In the past several months there have been more and more fractures in the carefully maintained facades of the RIAA and EU’s democratic openness. They have also been the formative months of Nicholas Negroponte’s dream of putting inexpensive notebooks in the hands of the most disenfranchiased youth in the world, a dream that will be realized in a few short weeks. I want to quickly elaborate on the first two ‘bombs’, and then quickly comment on Negroponte’s dream.
Reznor Serves His Walking Papers
Trent Reznor is a brilliant salesperson. Over the course of his last album he used some incredible guerrilla marketing to generate (more or less) free advertising for his album . . . only to have the RIAA threaten to sue his fans! Reznor has been incredibly critical of the record labels for some time, but now he’s free of them! On the Nine Inch Nails’ website he has written;
Hello everyone. I’ve waited a LONG time to be able to make the
following announcement: as of right now Nine Inch Nails is a totally
free agent, free of any recording contract with any label. I have
been under recording contracts for 18 years and have watched the
business radically mutate from one thing to something inherently very
different and it gives me great pleasure to be able to finally have a
direct relationship with the audience as I see fit and appropriate.

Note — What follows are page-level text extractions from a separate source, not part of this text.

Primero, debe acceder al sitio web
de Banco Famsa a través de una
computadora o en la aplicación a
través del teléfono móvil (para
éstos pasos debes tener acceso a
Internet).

Look for some announcements in the near future regarding 2008.
Exciting times, indeed.
NIN, along with Radiohead, are expected to release their music directly from their websites, skipping the middlemen, and directly addressing their fans. This is a stark blow for the RIAA and other yester-decade industry giants who are desperately clamouring for a total re-envisioning of what copyright is so that their industry can remain vibrant despite the significant changes in technology. NIN’s leaving a label, and prominently and actively berating the music industry, is without a doubt a bomb on the doorsteps of the recording industry. Only time will tell if it has any real effect.
The EU and Online Speech
I’m a big fan of the EU on the whole. I spend a lot of time writing about its very positive effects, and the real challenges that it may be able to overcome as the world’s first legitimated supranational organization. That said, I don’t know exactly what to think of their proposal to ban their citizens from using the Internet to distribute bomb-making instructions.
This proposal is, of course, being made under the auspice of preventing the dissemination of information that terrorists could use to spawn terror, but I think that it (like many such proposals) misses that terrorism thrives, in part, by striking against the civil freedoms people have. Terrorists succeed when they cause such terror that citizens are willing to restructure their basic law based on fear instead of the democratic principles that were needed to found and subsequently preserve the nation-state.
I, along with most people (I think), would be happy if bomb-making instructions weren’t readily available to bad people, but I fear that censoring information is neither effective in limiting terrorist attacks, nor is such censoring necessarily in line with EU nations’ democratic values of free speech.
Negroponte’s Dream
Nicholas Negroponte is the visionary behind the One Laptop Per Child program, a program that aims to put a notebook in the hands/laps of children all over the world in the hopes that it will:
- Reduce the costs of textbooks/make them available;
- Disseminate computer skills throughout the developing world so that future generations can compete in knowledge-based economies rather than being left out of the ‘new’ economy;
- Allow for communications between children and adults that, until now, has not been possible as a result of technical, economic, and environmental challenges.
These laptops will be in production as of November and will soon be in the hands of children all over the world. The New York Times has produced an excellent review of the laptops, and praises Negroponte’s project – I’d highly recommend that you take a look at it if you want some decent balanced information about the project and the notebooks themselves.